Assigned task 1:
Answer these questions using the text on exocomet transits:
(a) How many blocks of continuous observations was the process applied to?
(b) To what time sampling were the residuals rebinned?
(c) What kind of function was interpolated to model the generic form of the time series?

The process has been applied for each of the 14 blocks of continuous observations, leading to an average number of 43 different pulsations for each block. After identifying all these pulsations, we subtracted them from the photometric measurements. The resulting residuals were then rebinned from an initial time sampling of 120 seconds to a time sampling of 1800 seconds.

To validate the result, we checked that the three exocomet transits already identified in Ref.20 are clearly visible in the data set cleaned from the \(\delta\) Scuti variations by this procedure (Extended Data Fig. 2). The data are clean enough that new potential exocomet transits are suspected from the resulting light curve.

Remaining slow variations

After removal of the \(\delta\) Scuti variations, the resulting light curve still shows slow variations. These variations can have various origins (residuals of the \(\delta\) Scuti variations that were not properly eliminated, systematic correlated noise, instrumental effects, etc.). Whatever the origin of these slow variations, astrophysical or instrumental, they need to be cleaned before searching for exocomet transits. To do so, for each epoch of continuous observations we searched for a smooth function modelling these variations. First we rebinned the time series at a 1-day-long interval, in order to “protect” the shorter dimmings (such as comets), excluded the 1-day measurements where the deepest exocometary transits are already clearly identified (by using the detection procedure described in the main text), then we interpolated a function with a cubic spline to model the generic form of the time series. Finally, we normalized our time series with this model. The result is a flattened light curve, which can be directly used to search for shallow dip events due to exocomet transits. The procedure is illustrated in Extended Data Fig. 3 where a potential second shallower exocomet transit closely follows another deep exocomet transit event.

Comet’s nuclei radius

The conclusion on the size distribution given in the main text does not require to estimate the true size of the comet’s nuclei. It only relies on the assumption that the absorption depth is a good proxy for the dust production rate, which is supported by numerical simulations of exocomets light curves18, and that the production rate is proportional to the area of the comet’s nucleus, which is consistent with Solar system comets’ models and observations.

Assigned task 2: Render everything in the records from the line containing "Console Library Manager" down to the line containing "- Track most popular books", both included, as a JSON list of strings with one string per line and blank lines left out.

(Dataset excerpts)
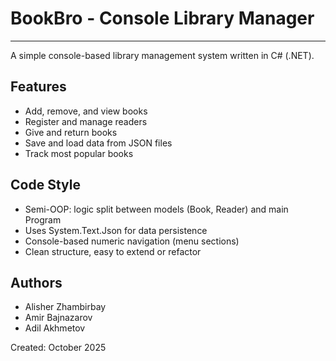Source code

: # BookBro - Console Library Manager
---------------------------------
A simple console-based library management system written in C# (.NET).

## Features
- Add, remove, and view books  
- Register and manage readers  
- Give and return books  
- Save and load data from JSON files  
- Track most popular books  

## Code Style
- Semi-OOP: logic split between models (Book, Reader) and main Program  
- Uses System.Text.Json for data persistence  
- Console-based numeric navigation (menu sections)  
- Clean structure, easy to extend or refactor  

## Authors
- Alisher Zhambirbay  
- Amir Bajnazarov
- Adil Akhmetov  

Created: October 2025
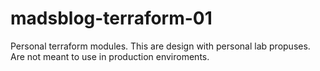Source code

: # madsblog-terraform-01

Personal terraform modules. This are design with personal lab propuses. Are not meant to use in production enviroments. 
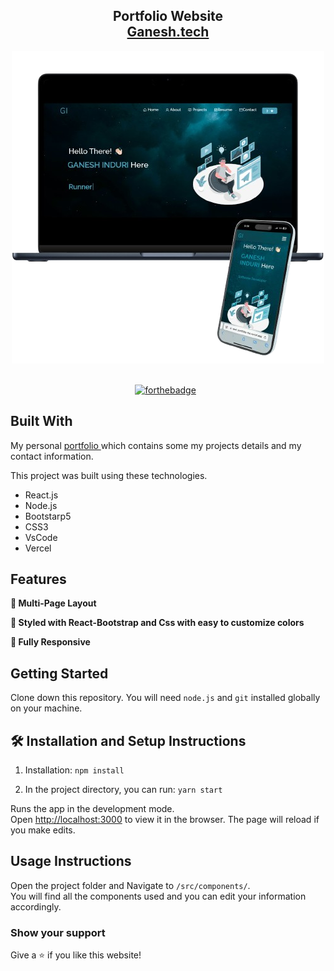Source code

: <h2 align="center">
  Portfolio Website<br/>
  <a href="https://ganesh-portfolio-rho.vercel.app/" target="_blank">Ganesh.tech</a>
</h2>
<div align="center">
  <img alt="Demo" src="./images/readmeFrontpage.png" />
</div>

<br/>

<center>

[![forthebadge](https://forthebadge.com/images/badges/made-with-javascript.svg)](https://forthebadge.com) &nbsp;

</center>

## Built With

My personal <a href="https://ganesh-portfolio-rho.vercel.app/" target="_blank">portfolio </a> which contains some my projects details and my contact information.<br/>

This project was built using these technologies.

- React.js
- Node.js
- Bootstarp5
- CSS3
- VsCode
- Vercel

## Features

**📖 Multi-Page Layout**

**🎨 Styled with React-Bootstrap and Css with easy to customize colors**

**📱 Fully Responsive**

## Getting Started

Clone down this repository. You will need `node.js` and `git` installed globally on your machine.

## 🛠 Installation and Setup Instructions

1. Installation: `npm install`

2. In the project directory, you can run: `yarn start`

Runs the app in the development mode.\
Open [http://localhost:3000](http://localhost:3000) to view it in the browser.
The page will reload if you make edits.

## Usage Instructions

Open the project folder and Navigate to `/src/components/`. <br/>
You will find all the components used and you can edit your information accordingly.

### Show your support

Give a ⭐ if you like this website!
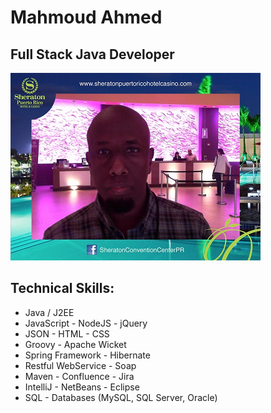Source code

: # Mahmoud Ahmed
## Full Stack Java Developer
![Java Developer](mahmoud.png)
## Technical Skills:
- Java / J2EE
- JavaScript - NodeJS - jQuery
- JSON - HTML - CSS
- Groovy - Apache Wicket
- Spring Framework - Hibernate
- Restful WebService - Soap
- Maven - Confluence - Jira
- IntelliJ - NetBeans - Eclipse
- SQL - Databases (MySQL, SQL Server, Oracle)
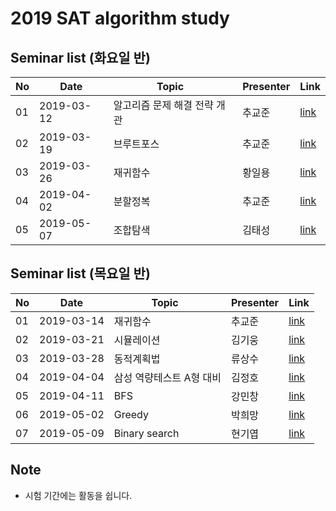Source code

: # 2019 SAT algorithm study

## Seminar list (화요일 반)

| No |Date|               Topic                |  Presenter  |    Link   |
|----|----------------|------------------------------------|-------------|-----------|
| 01 |2019-03-12|알고리즘 문제 해결 전략 개관|추교준|[link](https://github.com/sat-algorithm-study/presentation/blob/master/tuesday/190312%20%EC%95%8C%EA%B3%A0%EB%A6%AC%EC%A6%98%20%EB%AC%B8%EC%A0%9C%20%ED%95%B4%EA%B2%B0%20%EC%A0%84%EB%9E%B5%20%EA%B0%9C%EA%B4%80.pptx)|
| 02 |2019-03-19|브루트포스|추교준|[link](https://github.com/sat-algorithm-study/presentation/blob/master/tuesday/190319%20Brute%20force.pptx)|
| 03 |2019-03-26|재귀함수|황일용|[link](https://github.com/sat-algorithm-study/presentation/blob/master/tuesday/190326%20Recursive%20function.pptx)|
| 04 |2019-04-02|분할정복|추교준|[link](https://github.com/sat-algorithm-study/presentation/blob/master/tuesday/190402%20Divide%20and%20conquer.pptx)|
| 05 |2019-05-07|조합탐색|김태성|[link](https://github.com/sat-algorithm-study/presentation/blob/master/tuesday/190509%20%EC%A1%B0%ED%95%A9%ED%83%90%EC%83%89.pptx)|


## Seminar list (목요일 반)

| No |Date|               Topic                |  Presenter  |    Link   |
|----|----------------|------------------------------------|-------------|-----------|
| 01 |2019-03-14|재귀함수|추교준|[link](https://github.com/sat-algorithm-study/presentation/blob/master/thursday/190314%20Recursive%20function.pptx)|
| 02 |2019-03-21|시뮬레이션|김기웅|[link](https://github.com/sat-algorithm-study/presentation/blob/master/thursday/190321%20Simulation.pptx)|
| 03 |2019-03-28|동적계획법|류상수|[link](https://github.com/sat-algorithm-study/presentation/blob/master/thursday/190328%20Dynamic%20Programming.pptx)|
| 04 |2019-04-04|삼성 역량테스트 A형 대비|김정호|[link](https://github.com/sat-algorithm-study/presentation/blob/master/thursday/190404%20%EC%82%BC%EC%84%B1%EC%97%AD%EB%9F%89%ED%85%8C%EC%8A%A4%ED%8A%B8%20%EB%8C%80%EB%B9%84.pptx)|
| 05 |2019-04-11|BFS|강민창|[link](https://github.com/sat-algorithm-study/presentation/blob/master/thursday/190411%20BFS.pptx)|
| 06 |2019-05-02|Greedy|박희망|[link](https://github.com/sat-algorithm-study/presentation/blob/master/thursday/190502%20SAT%20Greedy.pptx)|
| 07 |2019-05-09|Binary search|현기엽|[link](https://github.com/sat-algorithm-study/presentation/blob/master/thursday/190509%20binary%20search.pptx)|

## Note

- 시험 기간에는 활동을 쉽니다.
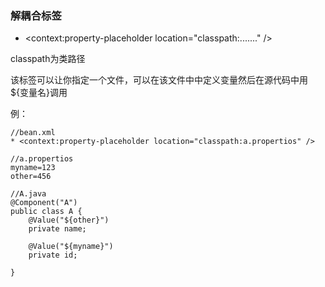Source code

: ### 解耦合标签
* <context:property-placeholder location="classpath:......." />

classpath为类路径

该标签可以让你指定一个文件，可以在该文件中中定义变量然后在源代码中用${变量名}调用

例：
    
    //bean.xml
    * <context:property-placeholder location="classpath:a.propertios" />
    
    //a.propertios
    myname=123
    other=456
    
    //A.java
    @Component("A")
    public class A {
        @Value("${other}")
        private name;
        
        @Value("${myname}")
        private id;
        
    }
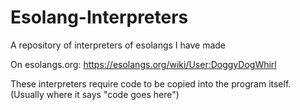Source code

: # Esolang-Interpreters
A repository of interpreters of esolangs I have made

On esolangs.org:
https://esolangs.org/wiki/User:DoggyDogWhirl


These interpreters require code to be copied into the program itself.
(Usually where it says "code goes here")
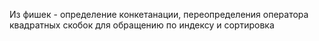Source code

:Из фишек - определение конкетанации, переопределения оператора квадратных скобок для обращению по индексу и сортировка
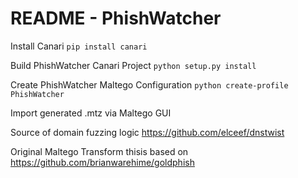 # README - PhishWatcher


Install Canari
  `pip install canari`

Build PhishWatcher Canari Project
  `python setup.py install`

Create PhishWatcher Maltego Configuration
  `python create-profile PhishWatcher`
  
Import generated .mtz via Maltego GUI




Source of domain fuzzing logic
https://github.com/elceef/dnstwist

Original Maltego Transform thisis based on
https://github.com/brianwarehime/goldphish

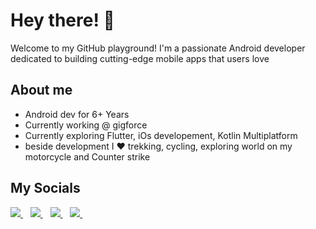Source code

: # Hey there! 👋
Welcome to my GitHub playground! I'm a passionate Android developer dedicated to building cutting-edge mobile apps that users love

## About me
- Android dev for 6+ Years
- Currently working @ gigforce
- Currently exploring Flutter, iOs developement, Kotlin Multiplatform
- beside development I ❤ trekking, cycling, exploring world on my motorcycle and Counter strike

## My Socials

<p align="start">
 <a href="[https://twitter.com/_victorkabata](https://twitter.com/HimKhati)">
    <img src="https://img.shields.io/badge/Twitter-1DA1F2?style=for-the-badge&logo=twitter&logoColor=white" />
  </a>&nbsp;&nbsp;
 <a href="https://www.linkedin.com/in/him-khati/">
    <img src="https://img.shields.io/badge/linkedin-%230077B5.svg?&style=for-the-badge&logo=linkedin&logoColor=white" />
  </a>&nbsp;&nbsp;
 <a href="https://stackoverflow.com/users/8224232/m3g4tr0n">
    <img src="https://img.shields.io/badge/StackOverflow-ef8236?&style=for-the-badge&logo=Stackoverflow&logoColor=white" />
  </a>&nbsp;&nbsp;
 <a href="https://www.instagram.com/him.khati/">
    <img src="https://img.shields.io/badge/Instagram-ff6b81?&style=for-the-badge&logo=Instagram&logoColor=white" />
  </a>&nbsp;&nbsp;
 </p>
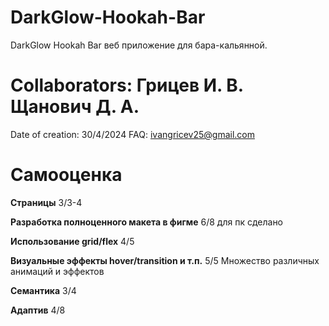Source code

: # DarkGlow-Hookah-Bar
 DarkGlow Hookah Bar веб приложение для бара-кальянной.
# Collaborators: Грицев И. В. Щанович Д. А.
 Date of creation: 30/4/2024
 FAQ: ivangricev25@gmail.com
 
# Самооценка
**Страницы** 3/3-4

**Разработка полноценного макета в фигме** 6/8 для пк сделано

**Использование grid/flex** 4/5

**Визуальные эффекты hover/transition и т.п.** 5/5 Множество различных анимаций и эффектов

**Семантика** 3/4

**Адаптив** 4/8 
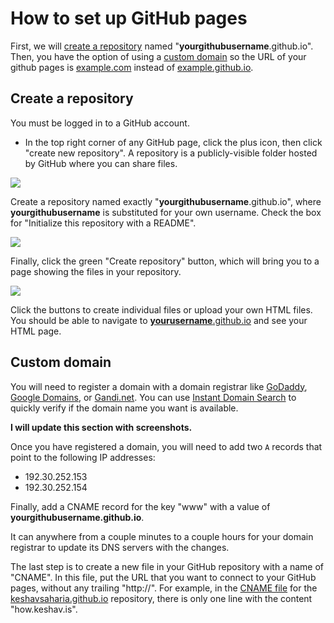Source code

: # How to set up GitHub pages

First, we will [create a repository](#create-a-repository) named "**yourgithubusername**.github.io". Then, you have the option of using a [custom domain](#custom-domain) so the URL of your github pages is [example.com](http://example.com) instead of [example.github.io](http://example.github.io).

## Create a repository

You must be logged in to a GitHub account. 

- In the top right corner of any GitHub page, click the plus icon, then click "create new repository". A repository is a publicly-visible folder hosted by GitHub where you can share files.

![](https://keshavsaharia.github.io/image/new-repository.png)

Create a repository named exactly "**yourgithubusername**.github.io", where **yourgithubusername** is substituted for your own username. Check the box for "Initialize this repository with a README". 

![](https://keshavsaharia.github.io/image/create-github-pages-repository.png)

Finally, click the green "Create repository" button, which will bring you to a page showing the files in your repository.

![](https://keshavsaharia.github.io/image/github-pages-repository.png)

Click the buttons to create individual files or upload your own HTML files. You should be able to navigate to [**yourusername**.github.io](https://keshavsaharia.github.io/) and see your HTML page.

## Custom domain

You will need to register a domain with a domain registrar like [GoDaddy](https://www.godaddy.com/), [Google Domains](https://domains.google/), or [Gandi.net](https://gandi.net). You can use [Instant Domain Search](https://instantdomainsearch.com) to quickly verify if the domain name you want is available.

**I will update this section with screenshots.**

Once you have registered a domain, you will need to add two `A` records that point to the following IP addresses:

- 192.30.252.153
- 192.30.252.154

Finally, add a CNAME record for the key "www" with a value of **yourgithubusername.github.io**. 

It can anywhere from a couple minutes to a couple hours for your domain registrar to update its DNS servers with the changes.

The last step is to create a new file in your GitHub repository with a name of "CNAME". In this file, put the URL that you want to connect to your GitHub pages, without any trailing "http://". For example, in the [CNAME file](https://github.com/keshavsaharia/keshavsaharia.github.io/blob/master/CNAME) for the [keshavsaharia.github.io](https://github.com/keshavsaharia/keshavsaharia.github.io) repository, there is only one line with the content "how.keshav.is".
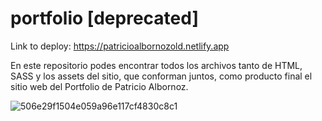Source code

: # portfolio [deprecated]
Link to deploy: https://patricioalbornozold.netlify.app

En este repositorio podes encontrar todos los archivos tanto de HTML, SASS y los assets del sitio, que conforman juntos, como producto final el sitio web del Portfolio de Patricio Albornoz. 

![506e29f1504e059a96e117cf4830c8c1](https://user-images.githubusercontent.com/83987715/199248672-33f77843-bc2b-4ff1-8c10-7854e57df06d.png)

Written reply 1:
(a) 14
(b) 1800 seconds
(c) A cubic spline

Written reply 2:
[
  ": # BookBro - Console Library Manager",
  "---------------------------------",
  "A simple console-based library management system written in C# (.NET).",
  "## Features",
  "- Add, remove, and view books  ",
  "- Register and manage readers  ",
  "- Give and return books  ",
  "- Save and load data from JSON files  ",
  "- Track most popular books  "
]